Spatial edit records
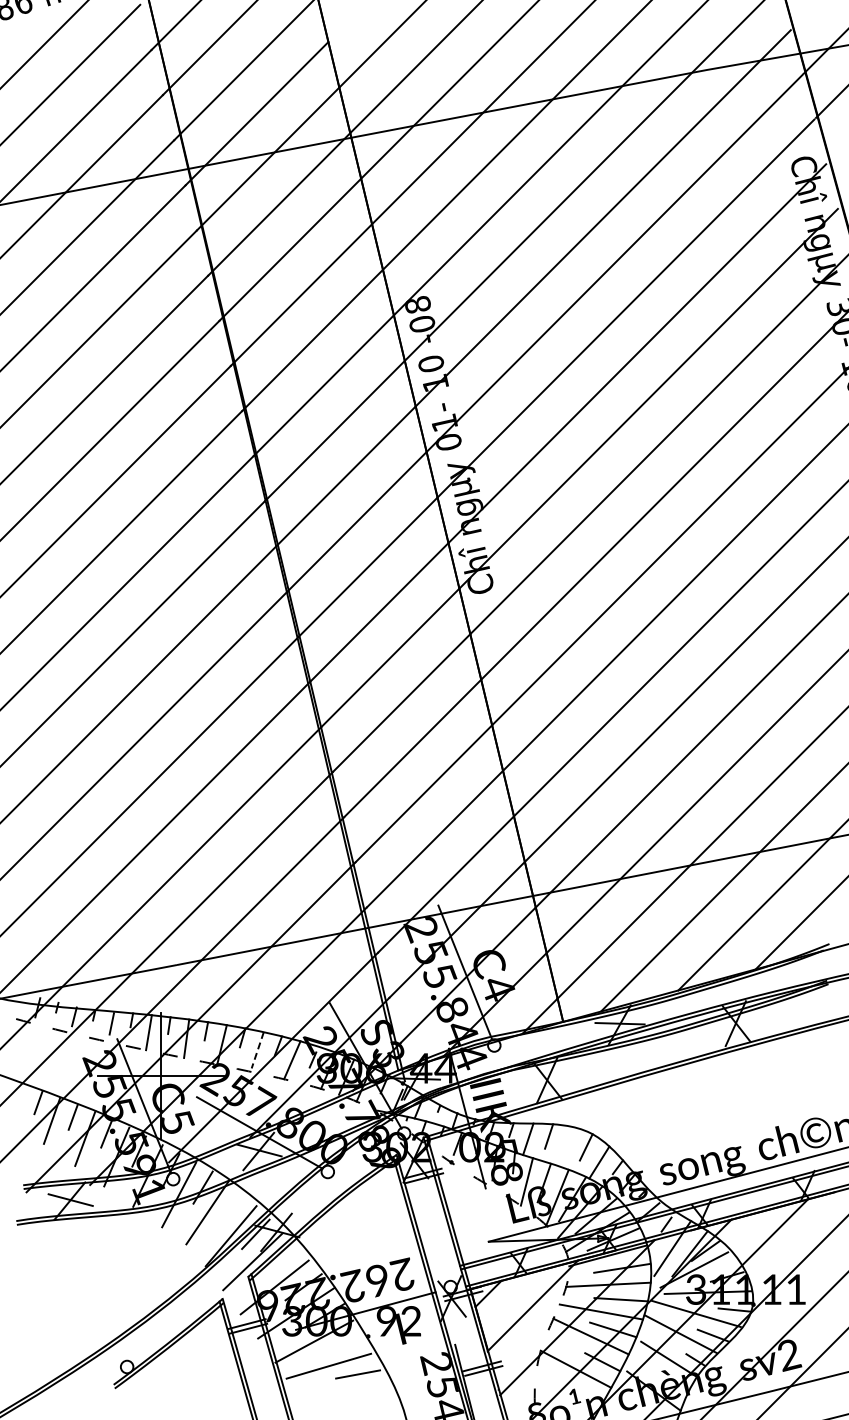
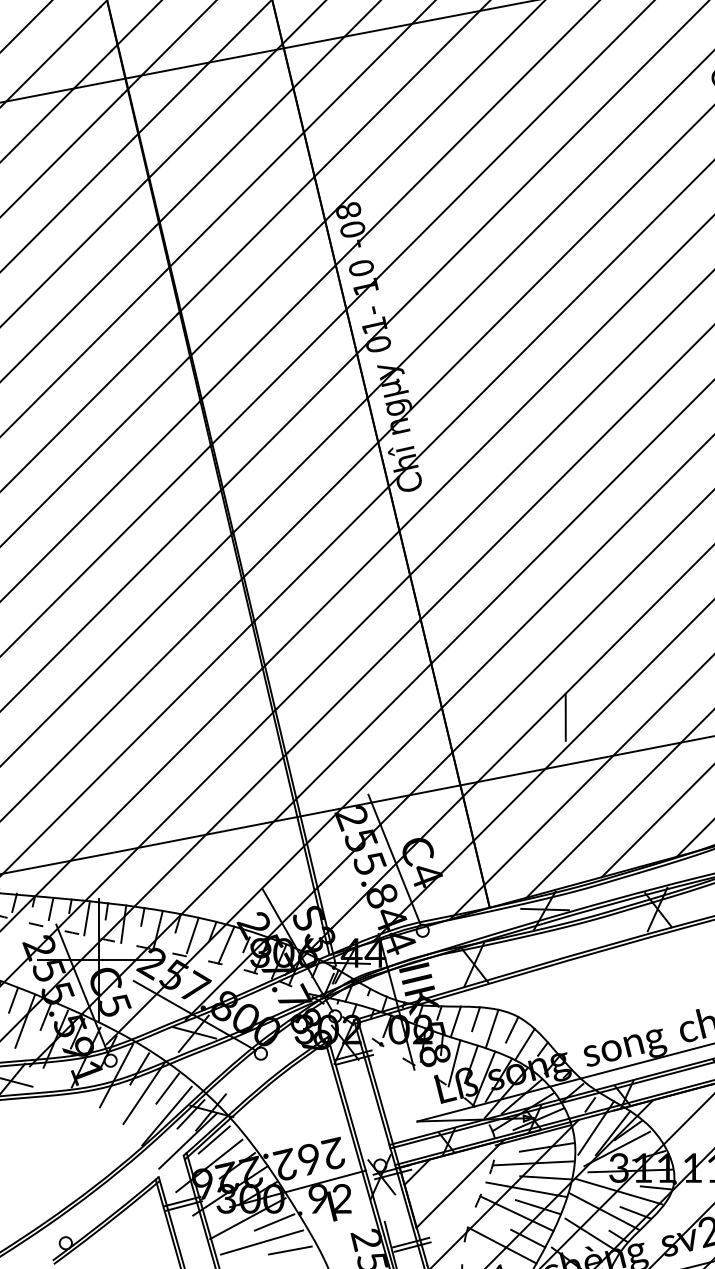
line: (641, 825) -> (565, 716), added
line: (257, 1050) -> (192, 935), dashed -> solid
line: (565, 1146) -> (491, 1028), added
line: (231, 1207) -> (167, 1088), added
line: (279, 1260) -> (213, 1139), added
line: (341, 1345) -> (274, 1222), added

-- THE PROBLEM --
Only the line containing "line: (279, 1260) -> (213, 1139), added" and the lines after it, through the end of the data, should be copied, exactly as they are.

-- FINISHED TASK --
line: (279, 1260) -> (213, 1139), added
line: (341, 1345) -> (274, 1222), added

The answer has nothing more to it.